I’m sorry if you clicked through because you wanted my reaction on yesterday’s ruling.1 I’m not here to talk about the news. Or rather, I am.
Last week, a terrorist walked into a church and continued a long line of crimes against Black Americans. This week, emboldened arsonists continued the attack on Black churches while almost a thousand people died from the heatwave in Pakistan. Yesterday, ISIS seems to have carried out coordinated attacks in 3 countries.
#Lovewins
It’s been all over social media, being shouted from the rooftops by people radiant with joy for their futures and wild with excitement for their friends and just proud of their country. “Love wins!” they shout, as they dance and cheer and celebrate love.
And we whose reaction is less celebratory nod and smile, perhaps in spite of ourselves. There is much we may disagree on, but in this we can rejoice together: Love wins.
It has nothing to do with the news today. Or rather, it does, but it’s old News.
Love won two thousand years ago when he became flesh to cry out his Love for us. Each time he consoled adulteresses or welcomed Pharisees, Love won. He healed and corrected and challenged and gave life because Love wins.
Love won that black day when he took our sin upon him and destroyed our death. He shattered the hold sin had over us, ransoming our souls and winning us for the Father who is Love.
Love won when he broke the bonds of death and emerged victorious from the grave. He won when he came back for us, reminding us that not our denial or our doubt or our outright betrayal of him could stop his Love.
Love wins every time we see a person and not a label. Love wins when we refuse to define people by their sin or their closed-mindedness or their bank statement or their dress size or their age or their ability. Love wins when we too console adulteresses and welcome Pharisees. In each moment of reconciliation, of generosity, of compassion, of witness to the truth, of mercy, Love wins.
Despite evil and hatred and war and disease, Love wins. Because not even death can end his merciful Love. In the face of a world gone crazy with rage, we stand before the void and cry out this truth: Love wins. Because Satan has been defeated and the victory is ours. Because the victory of Love is not a victory of feelings but the promise that Love will never leave us or forsake us, that in spite of our feelings Love has triumphed and will fight for us until our last moment and perhaps beyond.
Love won last week in Charleston when victims stood up and forgave the one who murdered their loved ones. In a moment of mercy that will become a lifetime of trying again to forgive, they showed us just what it means when we say that Love wins: it means that Love is always more powerful than hatred, even when it seems hatred is triumphant. Evil has forgotten about the eternal epilogue.
And Love will win on the last day, when he drags every sorry soul he can get his pierced hands on into the kingdom. Despite our pettiness and our ugliness, despite our constant rejection of his Love and our desperation for cheap imitations of it, he will win.

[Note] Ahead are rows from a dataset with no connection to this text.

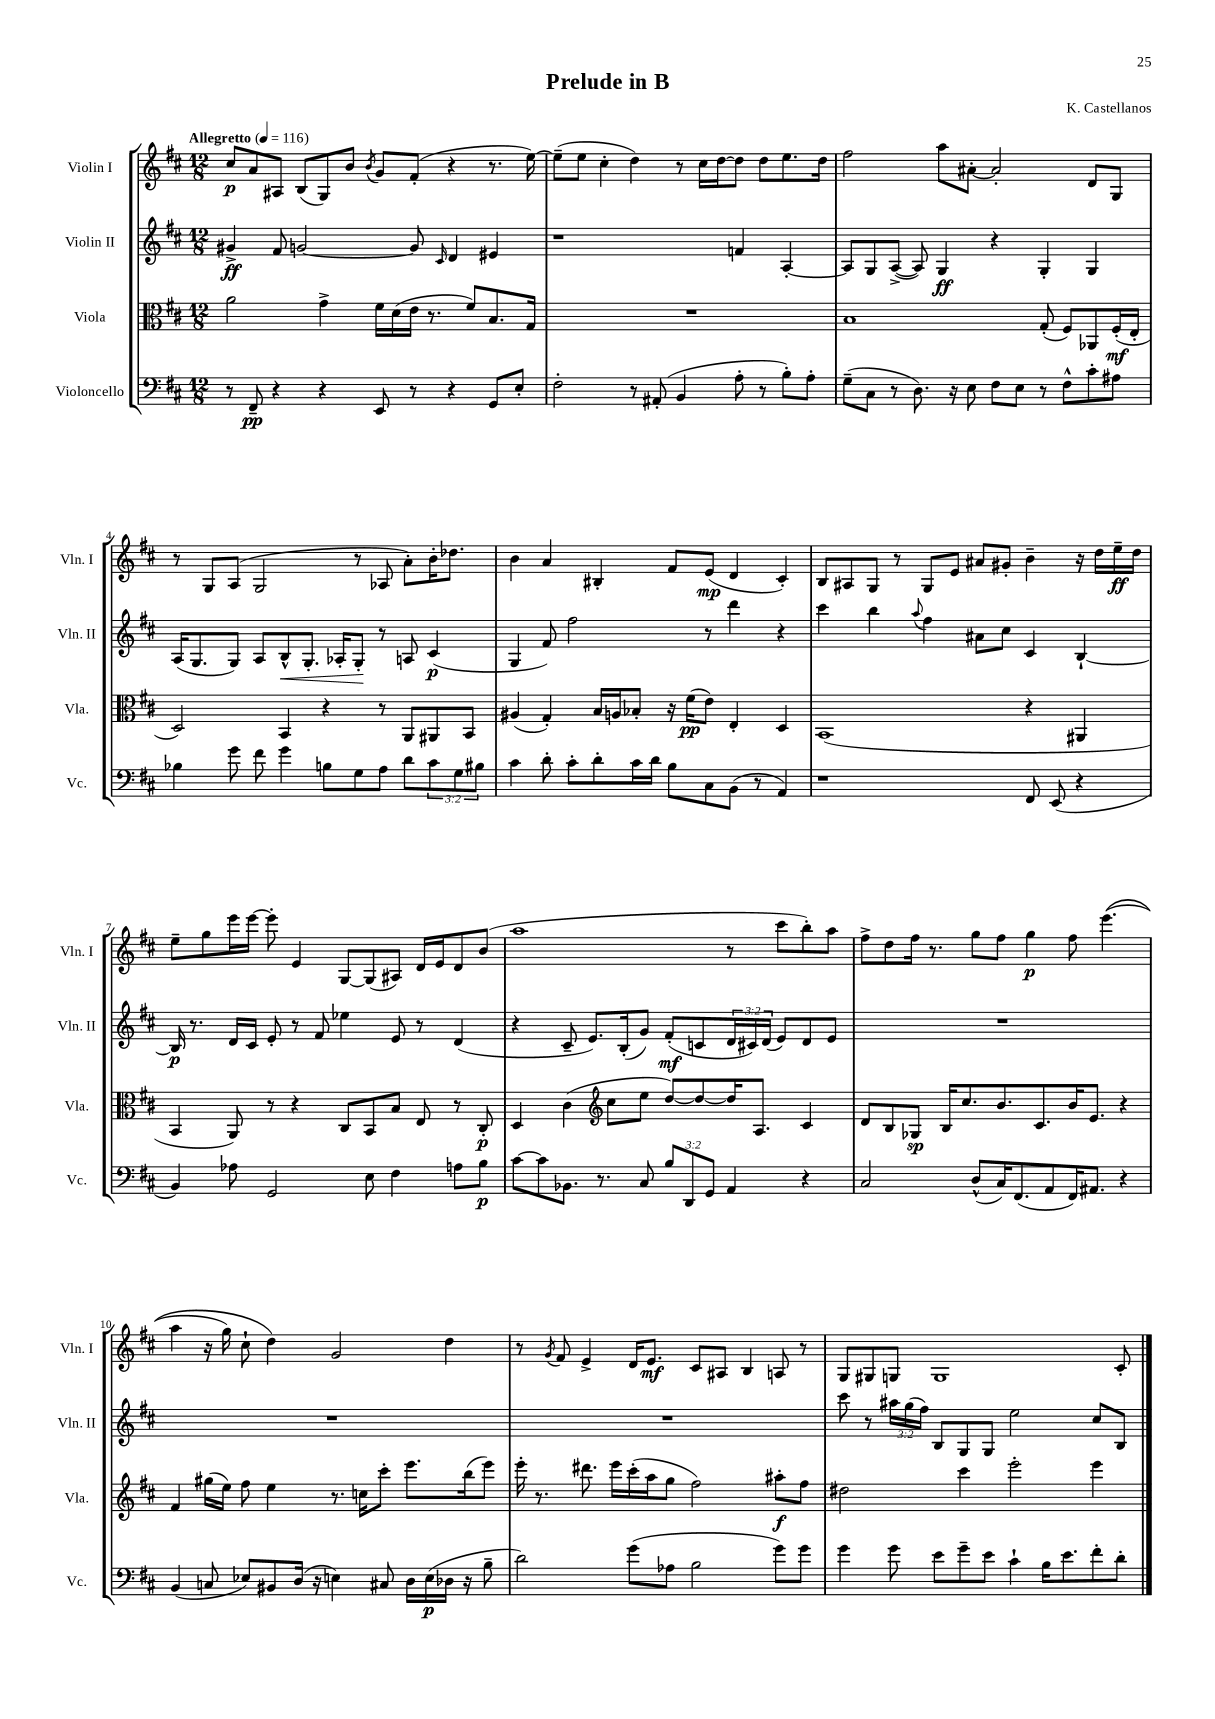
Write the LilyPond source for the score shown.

\header { title = "Prelude in B" composer = "K. Castellanos" }
<<
\new StaffGroup <<
\new Staff = "s0" \with { instrumentName = "Violin I" shortInstrumentName = "Vln. I" } {
    \clef treble \key d \major \numericTimeSignature \time 12/8 \tempo "Allegretto" 4 = 116
    cis''8\p a'8 ais8 b8( g8) b'8 \acciaccatura { b'8 } g'8 fis'8-.( r4 r8. e''16~) |
    e''8--( e''8 cis''4-. d''4) r8 cis''16 d''16~ d''8 d''8 e''8. d''16 |
    fis''2 a''8 ais'8~-. ais'2-. d'8 g8 |
    r8 g8 a8( g2 r8 aes8 a'8-.) b'16-. des''8. |
    b'4 a'4 bis4-. fis'8 e'8\mp( d'4 cis'4-.) |
    b8 ais8 g8 r8 g8 e'8 ais'8 gis'8-. b'4-- r16 d''16 e''16--\ff d''16 |
    e''8-- g''8 e'''16 e'''16~ e'''8-. e'4 g8~ g8( ais8) d'16 e'16 d'8 b'8( |
    a''1 r8 cis'''8 b''8-.) a''8 |
    fis''8-> d''8 fis''16 r8. g''8 fis''8 g''4\p fis''8 e'''4.(\( |
    a''4 r16 g''16) cis''8-! d''4\) g'2 d''4 |
    r8 \acciaccatura { g'8 } fis'8 e'4-> d'16 e'8.\mf cis'8 ais8 b4 a8 r8 |
    g8 gis8 g8 g1 cis'8-. \bar "|." |
}
\new Staff = "s1" \with { instrumentName = "Violin II" shortInstrumentName = "Vln. II" } {
    \clef treble \key d \major \numericTimeSignature \time 12/8 \override Staff.TupletNumber.text = #tuplet-number::calc-fraction-text
    gis'4->\ff fis'8 g'2~ g'8 \grace { cis'16 } d'4 eis'4 |
    r1 f'4 a4~-. |
    a8 g8 a8~->( a8) g4\ff r4 g4-. g4 |
    a16( g8. g8) a8 b8-^\< g8.-. aes16-. g8-.\! r8 a8 cis'4\p( |
    g4 fis'8) fis''2 r8 d'''4 r4 |
    cis'''4 b''4 \appoggiatura { a''8 } fis''4 ais'8 cis''8 cis'4 b4~-! |
    b16\p r8. d'16 cis'16 e'8-. r8 fis'8 ees''4 e'8 r8 d'4( |
    r4 cis'8-- e'8.) b16-.( g'8) fis'8-.\mf( c'8 \tuplet 3/2 { d'16 cis'16) d'16( } e'8) d'8 e'8 |
    R1. |
    R1. |
    R1. |
    cis'''8 r8 \tuplet 3/2 { ais''16 g''16( fis''16) } b8 g8 g8 e''2 cis''8 b8 \bar "|." |
}
\new Staff = "s2" \with { instrumentName = "Viola" shortInstrumentName = "Vla." } {
    \clef alto \key d \major \numericTimeSignature \time 12/8
    a'2 g'4-> fis'16 d'16( e'16 r8. fis'8) b8. g16 |
    R1. |
    b1 g8-.( fis8) aes,8 fis16-.\mf( e16-. |
    d2) b,4 r4 r8 a,8 ais,8 b,8 |
    ais4( g4-.) b16 a16 bes8-. r16 fis'16\pp( e'8) e4-. d4 |
    b,1( r4 ais,4 |
    b,4 a,8) r8 r4 cis8 b,8 b8 e8 r8 cis8-.\p |
    d4 cis'4( \clef treble cis''8 e''8 d''8~) d''8~ d''16 a8. cis'4 |
    d'8 b8 ges8\sp b16 cis''8. b'8. cis'8. b'16 e'8. r4 |
    fis'4 gis''16( e''16) fis''8 e''4 r8. c''16 cis'''8-. e'''8. b''16( e'''8) |
    e'''16-. r8. dis'''8. e'''16 cis'''16-.( a''16 g''8 fis''2) ais''8-.\f fis''8 |
    dis''2 cis'''4 e'''2-. e'''4 \bar "|." |
}
\new Staff = "s3" \with { instrumentName = "Violoncello" shortInstrumentName = "Vc." } {
    \clef bass \key d \major \numericTimeSignature \time 12/8 \override Staff.TupletNumber.text = #tuplet-number::calc-fraction-text
    r8 fis,8--\pp r4 r4 e,8 r8 r4 g,8 e8-. |
    fis2-. r8 ais,8-.( b,4 a8-. r8 b8-.) a8-. |
    g8--( cis8 r8 d8.) r16 e8 fis8 e8 r8 fis8-^ cis'8-. ais8 |
    bes4 g'8 fis'8 g'4 b8 g8 a8 d'8 \tuplet 3/2 { cis'8 g8 bis8 } |
    cis'4 d'8-. cis'8-. d'8-. cis'16 d'16 b8 cis8 b,8( r8 a,4) |
    r1 fis,8 e,8( r4 |
    b,4) aes8 g,2 e8 fis4 a8 b8\p |
    cis'8~ cis'8 bes,8. r8. cis8 \tuplet 3/2 { b8 d,8 g,8 } a,4 r4 |
    cis2 d8-^( cis16) fis,8.( a,8 fis,16) ais,8. r4 |
    b,4( c8 ees8) bis,8 d16( r16 e4) cis8 d16 e16\p( des16 r16 b8-- |
    d'2) g'8( aes8 b2 g'8) g'8 |
    g'4 g'8 e'8 g'8-- e'8 cis'4-! b16 e'8. fis'8-. d'8-. \bar "|." |
}
>>
>>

Perhaps it’s more a cry of hope than a jeer of triumph, this declaration that Love wins. It’s the promise that the gates of hell will not prevail, not that they won’t seem to. It’s a challenge to us never to speak (or tweet) from bitterness or judgment or despair but to let God be God and trust in a love that makes us new.
Whether you found yesterday glorious or discouraging,2 in the end Love wins. Our task is to live for that Love. Whatever side you’re on, drop your weapons. Rejoice with those who rejoice, weep with those who weep. You want Love to win? Live like it.